A cet impact positif vient s’ajouter celui déjà largement documenté de la réduction de l’asymétrie d’information lorsque le poids de la « soft information» est accru par rapport à celui de la « hard information » (cette dernière n’explique que 10% des variations du cours qui suivent l’annonce des résultats) : prévisions plus fiables des analystes, réduction des décotes d’opacité, effet positif sur le coût du capital, etc. Cependant, un équilibre doit être maintenu entre les deux catégories d’informations pour crédibiliser la démarche. Il ne saurait être question de remplacer les secondes par les premières sous peine de susciter la méfiance des investisseurs qui veulent pouvoir s’assurer régulièrement que l’entreprise respecte le plan de marche annoncé.

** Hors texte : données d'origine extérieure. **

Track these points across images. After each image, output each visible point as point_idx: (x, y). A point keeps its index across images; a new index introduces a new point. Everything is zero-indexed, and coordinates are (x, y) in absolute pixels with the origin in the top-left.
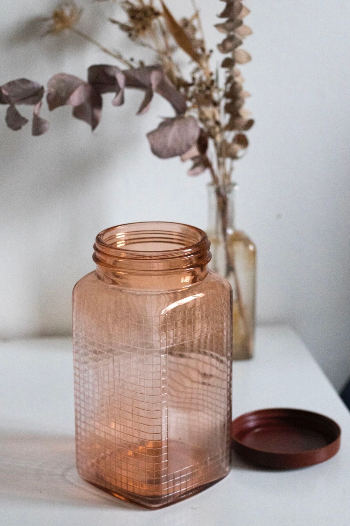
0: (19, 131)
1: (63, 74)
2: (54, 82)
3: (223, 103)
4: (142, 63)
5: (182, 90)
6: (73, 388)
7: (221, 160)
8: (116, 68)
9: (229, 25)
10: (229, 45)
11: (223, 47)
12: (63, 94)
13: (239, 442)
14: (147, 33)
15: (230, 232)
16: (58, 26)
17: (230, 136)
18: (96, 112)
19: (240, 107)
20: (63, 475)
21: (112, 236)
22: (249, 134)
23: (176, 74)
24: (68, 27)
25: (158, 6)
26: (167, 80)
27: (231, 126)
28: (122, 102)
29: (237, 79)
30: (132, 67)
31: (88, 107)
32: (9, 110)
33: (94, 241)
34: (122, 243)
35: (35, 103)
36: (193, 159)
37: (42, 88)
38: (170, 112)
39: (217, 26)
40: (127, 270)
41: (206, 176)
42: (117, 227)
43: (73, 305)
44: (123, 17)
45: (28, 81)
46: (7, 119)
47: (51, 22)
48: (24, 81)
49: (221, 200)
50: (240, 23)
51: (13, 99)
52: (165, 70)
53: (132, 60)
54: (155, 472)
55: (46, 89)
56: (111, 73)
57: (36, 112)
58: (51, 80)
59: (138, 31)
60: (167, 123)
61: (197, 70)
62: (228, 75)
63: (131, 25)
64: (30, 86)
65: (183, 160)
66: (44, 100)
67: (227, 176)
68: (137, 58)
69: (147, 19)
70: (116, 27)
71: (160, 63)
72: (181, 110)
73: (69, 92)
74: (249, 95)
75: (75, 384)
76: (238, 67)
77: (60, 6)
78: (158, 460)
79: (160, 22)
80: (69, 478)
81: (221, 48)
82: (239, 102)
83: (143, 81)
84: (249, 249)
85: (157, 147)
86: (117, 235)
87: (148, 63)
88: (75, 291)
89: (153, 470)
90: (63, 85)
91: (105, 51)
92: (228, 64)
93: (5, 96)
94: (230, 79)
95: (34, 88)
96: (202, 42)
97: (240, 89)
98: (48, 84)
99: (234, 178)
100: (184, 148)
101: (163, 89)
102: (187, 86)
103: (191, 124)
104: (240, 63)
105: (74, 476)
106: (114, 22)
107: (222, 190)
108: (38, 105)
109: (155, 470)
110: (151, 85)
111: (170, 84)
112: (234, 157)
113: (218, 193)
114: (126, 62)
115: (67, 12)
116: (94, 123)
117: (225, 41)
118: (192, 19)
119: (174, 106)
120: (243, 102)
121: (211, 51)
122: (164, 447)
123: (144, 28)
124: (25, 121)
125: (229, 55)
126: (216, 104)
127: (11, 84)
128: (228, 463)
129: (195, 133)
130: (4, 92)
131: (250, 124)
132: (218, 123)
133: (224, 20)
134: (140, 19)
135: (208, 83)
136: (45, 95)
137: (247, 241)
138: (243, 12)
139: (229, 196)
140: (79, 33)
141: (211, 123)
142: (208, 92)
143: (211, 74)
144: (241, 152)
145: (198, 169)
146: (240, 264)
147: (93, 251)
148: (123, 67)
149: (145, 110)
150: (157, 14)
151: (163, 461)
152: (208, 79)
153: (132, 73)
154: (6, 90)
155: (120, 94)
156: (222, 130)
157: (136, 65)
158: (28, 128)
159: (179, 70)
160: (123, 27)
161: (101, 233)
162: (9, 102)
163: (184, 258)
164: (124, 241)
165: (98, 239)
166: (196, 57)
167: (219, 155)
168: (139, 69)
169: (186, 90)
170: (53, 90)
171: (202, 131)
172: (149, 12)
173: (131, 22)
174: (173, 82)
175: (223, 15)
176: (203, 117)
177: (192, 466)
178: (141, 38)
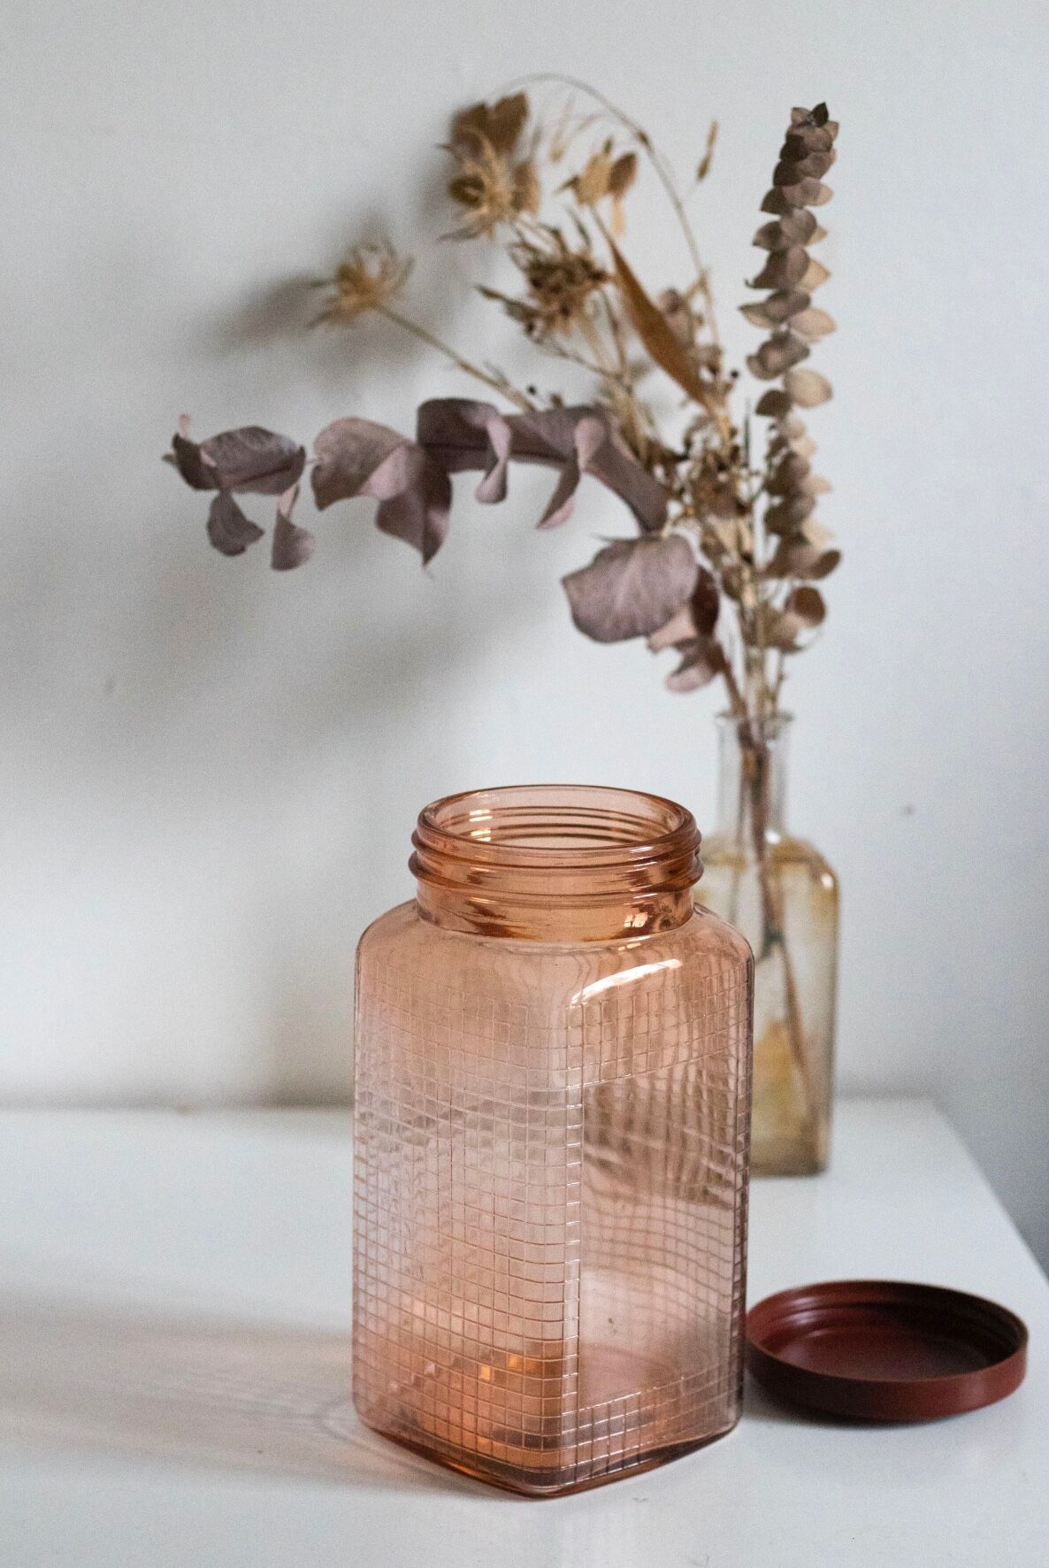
0: (239, 558)
1: (354, 420)
2: (332, 438)
3: (762, 504)
4: (557, 400)
5: (659, 471)
6: (352, 1210)
7: (754, 652)
8: (490, 407)
9: (777, 308)
10: (775, 358)
11: (760, 363)
12: (354, 470)
13: (770, 1354)
14: (574, 323)
15: (772, 837)
16: (349, 302)
17: (779, 591)
18: (436, 517)
19: (802, 517)
20: (317, 1417)
21: (459, 816)
22: (827, 587)
23: (645, 431)
24: (374, 305)
25: (602, 257)
26: (618, 441)
27: (780, 567)
28: (501, 494)
29: (796, 446)
30: (531, 408)
31: (415, 502)
32: (216, 504)
33: (413, 825)
35: (279, 489)
36: (680, 645)
37: (302, 451)
38: (624, 524)
39: (746, 309)
40: (493, 894)
41: (715, 693)
42: (474, 795)
43: (357, 983)
44: (515, 284)
45: (268, 435)
46: (211, 526)
47: (332, 291)
48: (257, 433)
49: (751, 755)
50: (805, 302)
51: (227, 479)
52: (616, 422)
53: (532, 390)
54: (545, 1401)
55: (311, 455)
56: (476, 420)
57: (284, 511)
58: (323, 433)
59: (550, 320)
60: (615, 553)
61: (700, 424)
62: (774, 434)
63: (533, 303)
64: (270, 445)
65: (654, 649)
66: (305, 480)
67: (769, 695)
68: (546, 387)
69: (574, 289)
70: (496, 307)
71: (606, 401)
72: (651, 523)
73: (369, 464)
74: (828, 488)
75: (354, 1182)
76: (797, 415)
77: (354, 251)
78: (554, 1391)
79: (604, 296)
80: (331, 1423)
81: (756, 364)
82: (800, 505)
83: (555, 442)
84: (821, 883)
85: (590, 611)
86: (472, 813)
87: (573, 398)
88: (362, 949)
89: (541, 1414)
90: (353, 447)
91: (466, 367)
92: (774, 405)
93: (209, 468)
94: (777, 445)
95: (281, 451)
96: (716, 352)
97: (805, 471)
98: (317, 441)
99: (786, 701)
100: (657, 618)
101: (607, 466)
102: (671, 460)
103: (677, 554)
104: (805, 404)
105: (345, 1419)
106: (490, 294)
107: (755, 729)
108: (290, 493)
109: (546, 1414)
110: (575, 452)
111: (627, 453)
112: (788, 646)
113: (745, 738)
114: (516, 397)
115: (373, 268)
116: (430, 545)
117: (765, 347)
118: (692, 293)
119: (636, 512)
120: (813, 503)
121: (735, 374)
122: (570, 1356)
123: (565, 312)
124: (255, 532)
125: (777, 384)
126: (743, 509)
127: (225, 439)
128: (734, 1397)
129: (686, 581)
130: (206, 458)
131: (830, 561)
132: (748, 558)
133: (762, 295)
134: (556, 289)
135: (725, 453)
136: (308, 470)
137: (817, 866)
138: (810, 276)
139: (771, 745)
140: (400, 321)
141: (731, 559)
142: (722, 477)
143: (733, 433)
144: (805, 635)
145: (693, 674)
146: (796, 923)
147: (411, 849)
148: (508, 408)
149: (558, 515)
150: (598, 277)
151: (565, 1393)
152: (723, 443)
153: (530, 423)
154: (211, 454)
155: (497, 471)
156: (758, 576)
157: (541, 404)
158: (262, 550)
159: (651, 422)
160: (515, 309)
161: (431, 806)
162: (218, 485)
163: (631, 869)
164: (488, 832)
165: (424, 821)
166: (695, 389)
167: (750, 638)
168: (549, 413)
169: (670, 473)
170: (327, 459)
171: (704, 576)
172: (579, 272)
173: (531, 295)
174: (636, 452)
175: (759, 283)
176: (711, 541)
177: (639, 1393)
178: (558, 336)
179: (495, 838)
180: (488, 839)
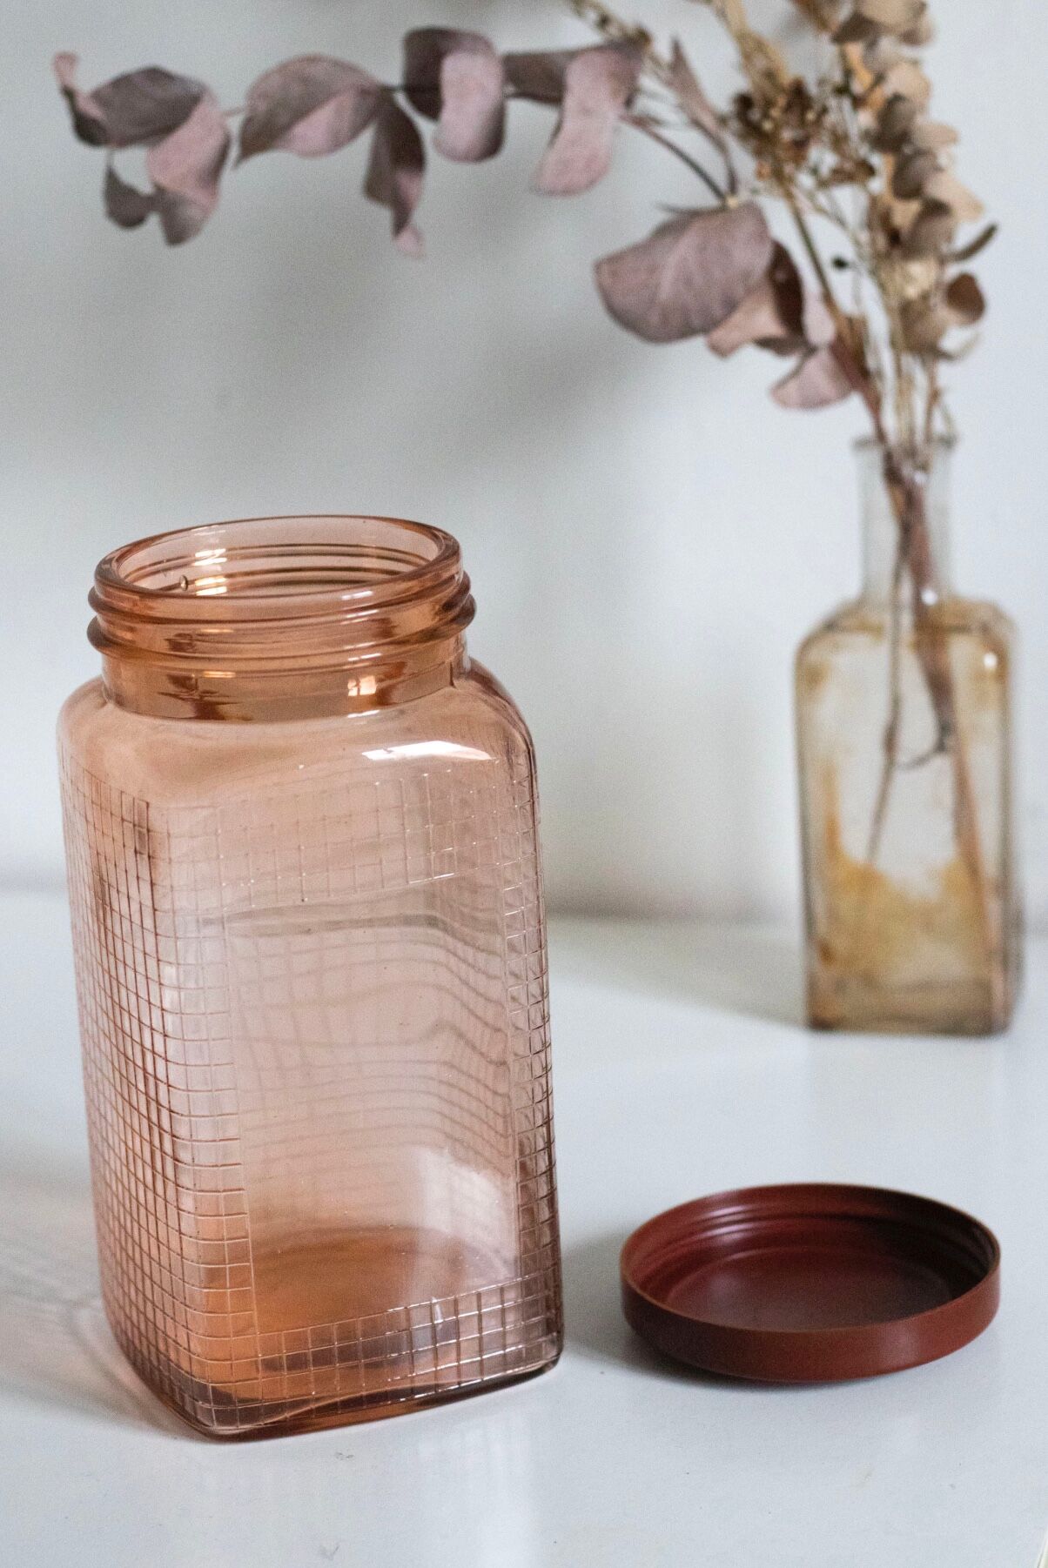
12: (284, 115)
15: (930, 598)
18: (405, 180)
34: (218, 585)
45: (168, 77)
48: (155, 75)
64: (176, 90)
65: (721, 351)
86: (198, 555)
93: (95, 121)
100: (717, 311)
103: (745, 228)
112: (934, 352)
113: (892, 475)
116: (400, 212)
129: (756, 258)
144: (956, 335)
162: (106, 140)
179: (231, 588)
180: (222, 590)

La seconde catégorie de bénéfices touche l’entreprise elle-même. L’expérience montre que la mise en place d’un rapport intégré n’est pas anodine. Elle permet de changer la culture d’une entreprise en jetant des ponts entre les silos de l’organisation, en identifiant les liens qui existent entre les performances non financières et la valeur actionnariale et en instillant la perspective de l’investisseur dans les décisions clés de l’entreprise. Dans la logique de la Shared Value développée par Michael Porter, les entreprises peuvent également rationaliser financièrement les décisions liées à leur stratégie ESG.
Au total, le processus de réflexion stratégique et la rigueur des décisions d’allocation du capital peuvent être améliorées. Ce changement culturel a un impact positif sur la valeur actionnariale et, correctement expliqué aux marchés, il ne manquera d’être intégré dans les anticipations des investisseurs.
Mais attention ! Cette démarche n’est pas aussi simple qu’elle parait. Elle nécessite tout d’abord d’avoir un projet clair, de savoir quelle est la valeur fondamentale que ce projet peut permettre de créer à court, moyen et long terme, d’identifier les paramètres clés qui en permettront l’exécution, de mettre en place une organisation et des processus qui permettent d’intégrer la perspective actionnariale dans les grandes décisions d’allocation du capital, et de gestion des risques.
L’aphorisme de Boileau « ce qui se conçoit bien s’énonce clairement et les mots pour le dire arrivent aisément » s’applique parfaitement. Avant de communiquer, les entreprises doivent parvenir à un consensus clair sur leur stratégie de création de valeur.
Un projet de création de valeur clair est insuffisant. L’entreprise doit également développer une forte empathie à l’égard des investisseurs qui sont les cibles prioritaires de cette rénovation. Elles doivent comprendre les modèles mentaux de leurs investisseurs qui, contrairement à ce que pensent beaucoup de dirigeants ne sont pas réductibles aux commentaires des analystes financiers. C’est en dialoguant avec les investisseurs longs et en les faisant interroger par des intervenants externes garantissant l’anonymat de leurs réponses que l’on peut comprendre leurs attentes afin de voir si l’on est capable d’y répondre et à défaut de décider de ce qu’il convient de faire.
Le rapport intégré est donc tout sauf un standard supplémentaire ou une mode. Le succès de la démarche nécessite une discipline et une mobilisation de tous en faveur de la création de valeur à long terme. Impliquant l’ensemble des directions de l’organisation, son élaboration en vue d’une communication auprès des investisseurs sera naturellement pilotée par le Directeur financier. Elle se fera avec le support de la direction générale et sous le contrôle du Conseil d’Administration responsable en dernier ressort de la qualité de l’information donnée aux marchés. Elle ne sera pas forcément évidente pour tous, mais ses bénéfices à la fois internes et externes en valent la peine.